[Instructions]
1) According to the page on the RoCC interface, what does the abbreviation RoCC stand for?
2) From the page on the RoCC interface, repeat word for word the passage that begins at "RoCC is tightly" and stops after "with any CPU.".
3) Carry on the page on the RoCC interface, picking up after its final sentence.

[Page text]
What is the RoCC interface in RISC-V?

RoCC (Rocket Custom Coprocessor) is a standard tightly-coupled interface for attaching custom accelerators directly to a RISC-V pipeline. Custom instructions pass operands (CPU register values) directly to the coprocessor over the RoCC command channel, and results return directly to CPU registers — no memory access required. Latency is 1–10 cycles for simple operations. The interface uses valid/ready handshaking and is defined by the Rocket chip generator from UC Berkeley.

What is the difference between RoCC and AXI4 for accelerator integration?

RoCC is tightly coupled: the accelerator is inside the CPU pipeline, receives register operands directly via custom instructions, and writes results back to registers. Latency is very low (1–10 cycles) but the interface is complex and tied to the Rocket core ecosystem. AXI4 memory-mapped is loosely coupled: the CPU writes parameters to MMIO registers, the accelerator reads/writes from shared memory via DMA, and the CPU polls or waits for an interrupt. Latency is higher (100s of cycles for setup) but the interface is standard and works with any CPU.

[Stored data]
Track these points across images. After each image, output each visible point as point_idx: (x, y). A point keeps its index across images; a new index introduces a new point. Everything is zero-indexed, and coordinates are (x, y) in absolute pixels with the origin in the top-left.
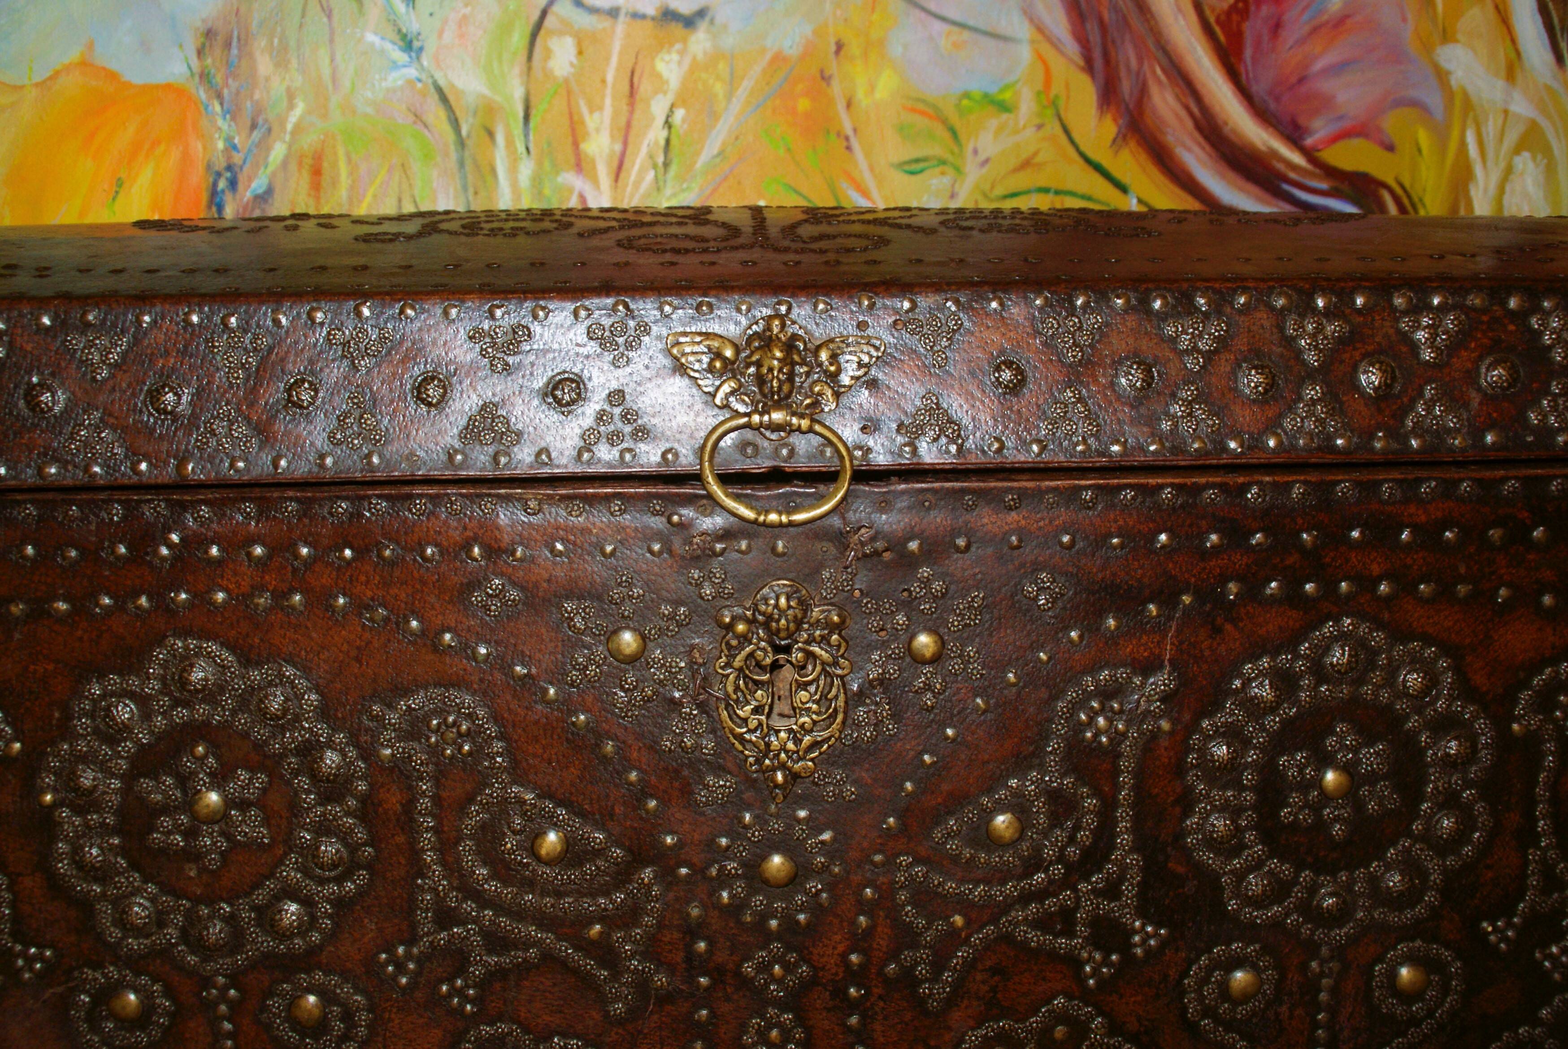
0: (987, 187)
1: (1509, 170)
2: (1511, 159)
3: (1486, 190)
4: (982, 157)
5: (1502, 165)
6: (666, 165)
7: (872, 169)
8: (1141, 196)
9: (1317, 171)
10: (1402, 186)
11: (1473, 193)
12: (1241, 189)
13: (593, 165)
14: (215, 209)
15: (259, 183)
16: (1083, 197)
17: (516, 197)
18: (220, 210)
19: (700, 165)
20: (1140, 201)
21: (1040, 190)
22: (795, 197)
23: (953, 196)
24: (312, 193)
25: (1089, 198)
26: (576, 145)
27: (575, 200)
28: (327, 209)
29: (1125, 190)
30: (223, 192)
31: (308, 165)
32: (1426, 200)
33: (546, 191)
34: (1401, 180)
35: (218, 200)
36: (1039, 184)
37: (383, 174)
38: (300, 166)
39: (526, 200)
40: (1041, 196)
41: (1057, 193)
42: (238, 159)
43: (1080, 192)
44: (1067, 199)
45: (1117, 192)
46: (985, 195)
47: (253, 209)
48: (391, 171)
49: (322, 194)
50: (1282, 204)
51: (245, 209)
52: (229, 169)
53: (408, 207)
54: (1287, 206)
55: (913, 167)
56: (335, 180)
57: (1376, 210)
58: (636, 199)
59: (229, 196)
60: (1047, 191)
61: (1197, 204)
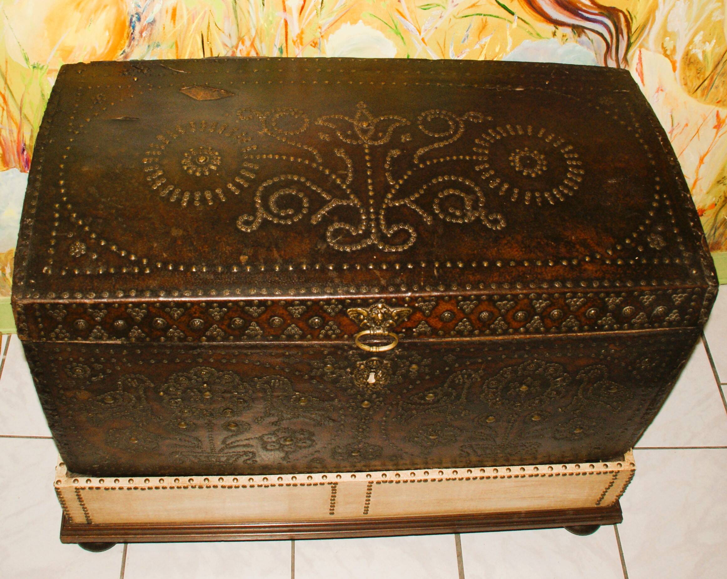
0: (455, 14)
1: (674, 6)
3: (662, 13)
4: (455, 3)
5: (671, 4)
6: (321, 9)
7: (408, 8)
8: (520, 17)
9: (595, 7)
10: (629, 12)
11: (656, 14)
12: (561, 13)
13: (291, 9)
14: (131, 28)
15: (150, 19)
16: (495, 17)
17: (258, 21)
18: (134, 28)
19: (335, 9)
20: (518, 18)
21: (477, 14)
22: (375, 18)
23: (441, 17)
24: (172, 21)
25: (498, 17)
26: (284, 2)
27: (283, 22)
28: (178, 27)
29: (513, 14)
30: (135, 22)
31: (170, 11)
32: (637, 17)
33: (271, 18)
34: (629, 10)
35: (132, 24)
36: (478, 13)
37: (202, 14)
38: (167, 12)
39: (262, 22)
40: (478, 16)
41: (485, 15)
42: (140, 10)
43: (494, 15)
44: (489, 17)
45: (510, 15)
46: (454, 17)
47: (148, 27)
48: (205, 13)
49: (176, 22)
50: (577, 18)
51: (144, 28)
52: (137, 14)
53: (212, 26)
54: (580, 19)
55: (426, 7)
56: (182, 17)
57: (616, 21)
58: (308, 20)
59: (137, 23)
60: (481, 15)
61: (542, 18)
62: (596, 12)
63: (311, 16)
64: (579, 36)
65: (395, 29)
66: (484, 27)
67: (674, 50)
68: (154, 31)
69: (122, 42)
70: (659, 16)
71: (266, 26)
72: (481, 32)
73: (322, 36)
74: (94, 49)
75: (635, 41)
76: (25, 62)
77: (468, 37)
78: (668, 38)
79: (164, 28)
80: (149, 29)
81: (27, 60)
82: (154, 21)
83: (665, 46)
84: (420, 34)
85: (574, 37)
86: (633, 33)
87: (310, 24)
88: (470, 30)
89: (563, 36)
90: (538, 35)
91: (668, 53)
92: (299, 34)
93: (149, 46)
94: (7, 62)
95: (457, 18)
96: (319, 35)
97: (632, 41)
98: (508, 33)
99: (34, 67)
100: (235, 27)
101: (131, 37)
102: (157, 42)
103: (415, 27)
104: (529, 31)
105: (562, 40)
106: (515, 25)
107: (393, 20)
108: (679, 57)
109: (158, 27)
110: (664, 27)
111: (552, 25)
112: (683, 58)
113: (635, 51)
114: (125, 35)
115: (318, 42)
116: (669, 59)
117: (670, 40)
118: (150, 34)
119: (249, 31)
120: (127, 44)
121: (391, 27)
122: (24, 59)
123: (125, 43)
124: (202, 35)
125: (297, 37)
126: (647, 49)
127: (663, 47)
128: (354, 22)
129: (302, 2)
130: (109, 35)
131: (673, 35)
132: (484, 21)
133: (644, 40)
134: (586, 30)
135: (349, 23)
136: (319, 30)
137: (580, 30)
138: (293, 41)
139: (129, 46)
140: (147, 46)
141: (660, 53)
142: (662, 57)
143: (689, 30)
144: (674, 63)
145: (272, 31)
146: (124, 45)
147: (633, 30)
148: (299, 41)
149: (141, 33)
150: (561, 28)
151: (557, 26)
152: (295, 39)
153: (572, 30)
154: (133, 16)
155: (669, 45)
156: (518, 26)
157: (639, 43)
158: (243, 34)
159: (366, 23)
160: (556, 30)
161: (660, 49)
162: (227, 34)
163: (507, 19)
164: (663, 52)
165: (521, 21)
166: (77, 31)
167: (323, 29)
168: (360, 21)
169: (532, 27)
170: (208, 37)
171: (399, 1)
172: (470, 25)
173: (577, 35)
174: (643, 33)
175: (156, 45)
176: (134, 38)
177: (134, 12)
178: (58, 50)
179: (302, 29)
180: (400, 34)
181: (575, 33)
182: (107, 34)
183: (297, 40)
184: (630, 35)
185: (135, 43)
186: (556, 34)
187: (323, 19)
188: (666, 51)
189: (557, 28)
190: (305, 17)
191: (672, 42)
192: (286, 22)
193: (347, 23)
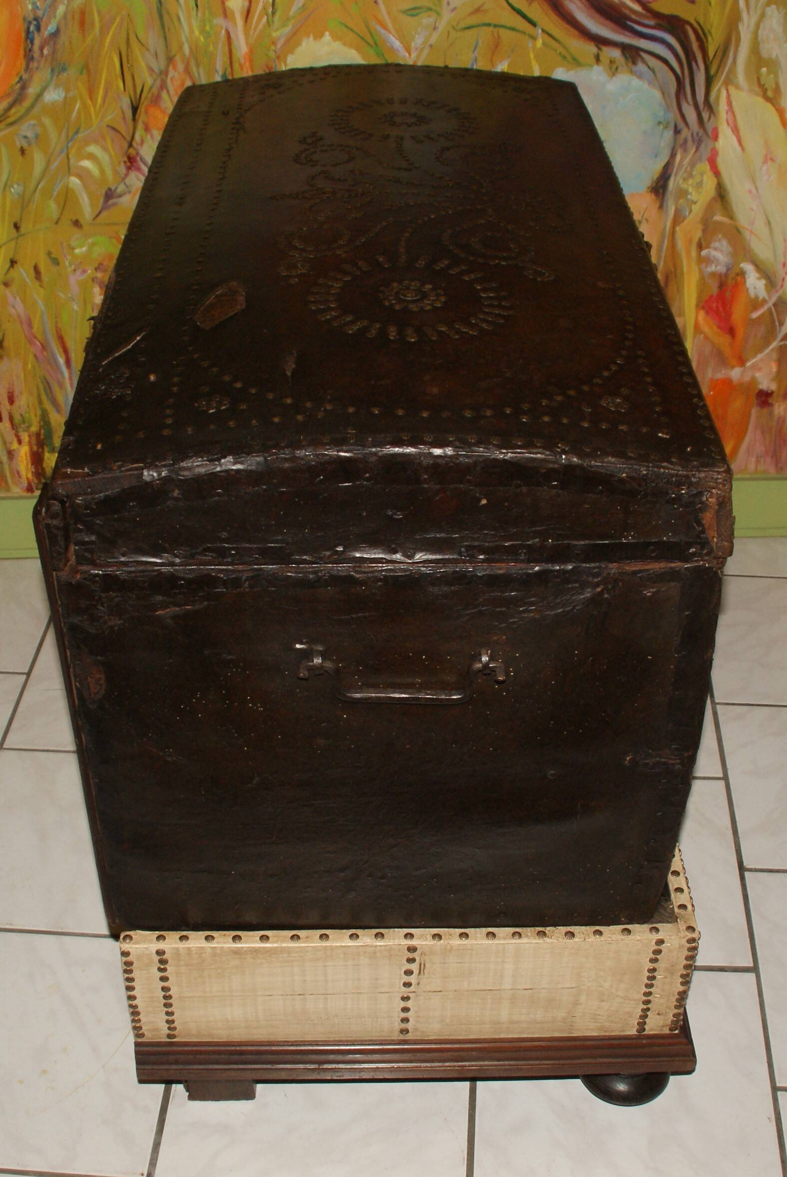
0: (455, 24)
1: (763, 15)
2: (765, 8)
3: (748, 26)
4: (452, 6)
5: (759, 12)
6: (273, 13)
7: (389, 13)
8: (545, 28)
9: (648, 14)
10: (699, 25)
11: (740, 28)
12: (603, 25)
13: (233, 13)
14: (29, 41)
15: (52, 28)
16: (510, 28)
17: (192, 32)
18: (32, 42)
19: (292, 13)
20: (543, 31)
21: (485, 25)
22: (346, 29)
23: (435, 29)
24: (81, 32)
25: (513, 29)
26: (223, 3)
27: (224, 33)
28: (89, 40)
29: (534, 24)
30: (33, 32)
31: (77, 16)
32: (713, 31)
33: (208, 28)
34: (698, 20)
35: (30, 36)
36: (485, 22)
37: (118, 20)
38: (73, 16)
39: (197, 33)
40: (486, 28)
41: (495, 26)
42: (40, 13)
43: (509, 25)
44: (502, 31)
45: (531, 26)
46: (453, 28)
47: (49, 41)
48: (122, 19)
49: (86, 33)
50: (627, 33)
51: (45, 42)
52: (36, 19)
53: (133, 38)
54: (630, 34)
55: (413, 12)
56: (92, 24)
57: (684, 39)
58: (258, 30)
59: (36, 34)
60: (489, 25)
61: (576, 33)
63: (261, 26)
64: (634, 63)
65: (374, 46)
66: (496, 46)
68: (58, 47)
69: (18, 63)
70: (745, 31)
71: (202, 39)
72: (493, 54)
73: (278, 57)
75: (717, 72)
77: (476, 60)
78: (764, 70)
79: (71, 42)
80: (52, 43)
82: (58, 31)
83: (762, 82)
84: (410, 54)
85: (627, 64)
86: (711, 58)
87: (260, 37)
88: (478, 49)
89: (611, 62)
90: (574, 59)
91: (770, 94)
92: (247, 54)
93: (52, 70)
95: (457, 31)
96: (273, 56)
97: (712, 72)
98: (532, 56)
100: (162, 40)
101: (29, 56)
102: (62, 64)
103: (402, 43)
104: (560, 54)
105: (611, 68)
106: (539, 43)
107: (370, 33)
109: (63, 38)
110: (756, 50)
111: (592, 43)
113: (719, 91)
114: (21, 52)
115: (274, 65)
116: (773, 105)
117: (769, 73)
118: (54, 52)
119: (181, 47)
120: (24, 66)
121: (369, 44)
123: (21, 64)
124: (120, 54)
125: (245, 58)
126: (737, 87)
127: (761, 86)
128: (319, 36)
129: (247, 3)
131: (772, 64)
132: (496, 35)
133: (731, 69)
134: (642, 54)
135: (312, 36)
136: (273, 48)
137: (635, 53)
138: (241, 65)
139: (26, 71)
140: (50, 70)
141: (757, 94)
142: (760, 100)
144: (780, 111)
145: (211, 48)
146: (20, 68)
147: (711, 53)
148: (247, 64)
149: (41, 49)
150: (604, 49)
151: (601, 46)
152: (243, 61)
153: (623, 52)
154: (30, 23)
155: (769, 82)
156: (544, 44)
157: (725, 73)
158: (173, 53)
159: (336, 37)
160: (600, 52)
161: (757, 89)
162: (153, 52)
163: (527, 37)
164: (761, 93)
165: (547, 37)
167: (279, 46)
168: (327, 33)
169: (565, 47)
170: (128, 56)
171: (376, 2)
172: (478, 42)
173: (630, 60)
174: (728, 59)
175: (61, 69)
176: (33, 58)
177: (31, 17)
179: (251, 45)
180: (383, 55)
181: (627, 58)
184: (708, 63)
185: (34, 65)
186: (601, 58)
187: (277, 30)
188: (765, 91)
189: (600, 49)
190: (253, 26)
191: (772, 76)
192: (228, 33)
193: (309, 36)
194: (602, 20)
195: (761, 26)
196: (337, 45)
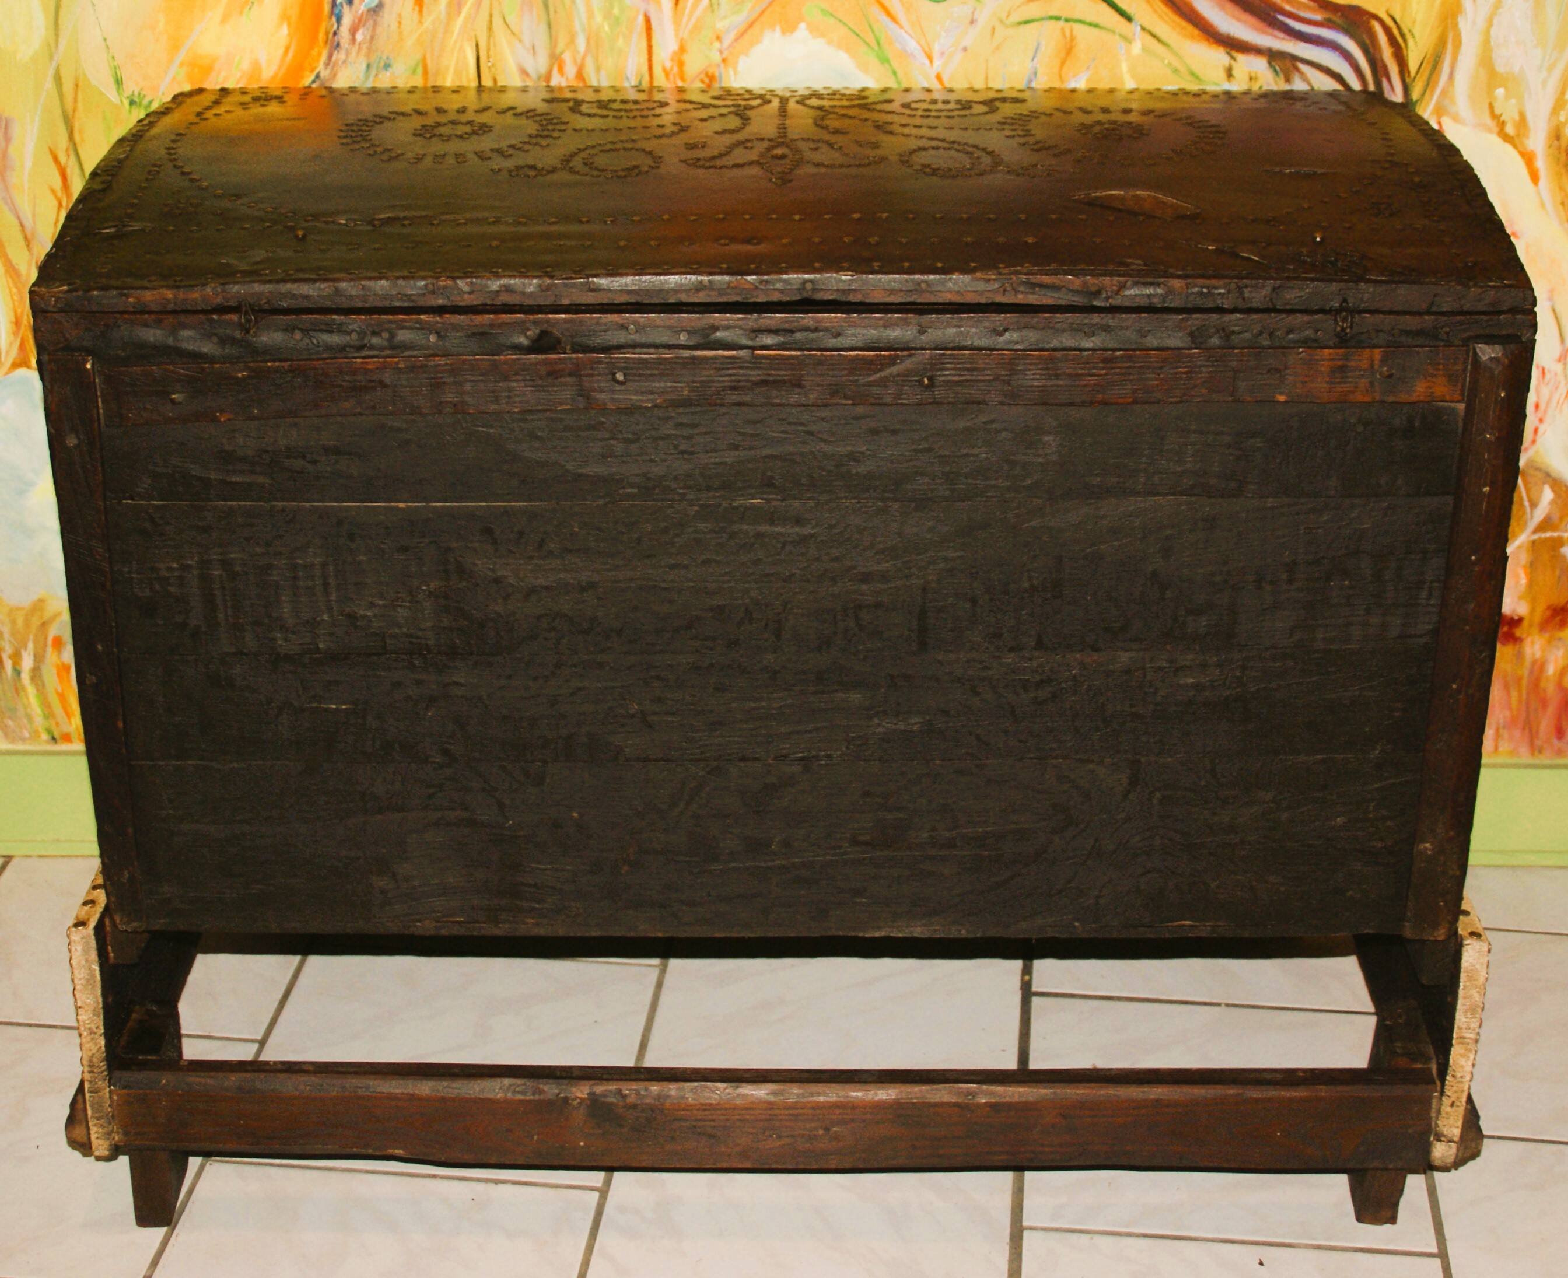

[Answers in order]
1) Rocket Custom Coprocessor

2)
RoCC is tightly coupled: the accelerator is inside the CPU pipeline, receives register operands directly via custom instructions, and writes results back to registers. Latency is very low (1–10 cycles) but the interface is complex and tied to the Rocket core ecosystem. AXI4 memory-mapped is loosely coupled: the CPU writes parameters to MMIO registers, the accelerator reads/writes from shared memory via DMA, and the CPU polls or waits for an interrupt. Latency is higher (100s of cycles for setup) but the interface is standard and works with any CPU.

3)
Can I add custom instructions to RISC-V?

Yes. The RISC-V ISA specification reserves 4 opcode spaces for custom instructions: custom-0 (opcode 0x0B), custom-1 (0x2B), custom-2 (0x5B), and custom-3 (0x7B). These are guaranteed never to be used by the standard ISA extensions, so you can encode custom operations in these spaces. You decode them in the CPU pipeline (or via the RoCC interface) and implement the computation in hardware. You also need to add assembly intrinsics or compiler builtins to the GCC/LLVM toolchain to generate these instructions from C code.

RISC-V + Accelerator Architecture — 4 Ways to Add a Hardware Accelerator

1. Why RISC-V + Custom Accelerators?

General-purpose processors are terrible at domain-specific compute. A RISC-V CPU running a matrix multiply spends most of its time moving data between registers and memory, managing loop counters, and executing scalar multiply-accumulate operations one at a time. A custom systolic array accelerator running the same matrix multiply can achieve 100–1000× higher throughput per watt by doing thousands of multiplications in parallel with no memory bottleneck.

But a pure accelerator without a general-purpose processor is inflexible — you cannot easily change the algorithm, handle exceptions, run control logic, or communicate over USB/UART without substantial additional hardware. RISC-V + Accelerator gives you the best of both worlds: a flexible, programmable CPU for control and irregular compute, and a hardwired engine for the performance-critical innermost loop.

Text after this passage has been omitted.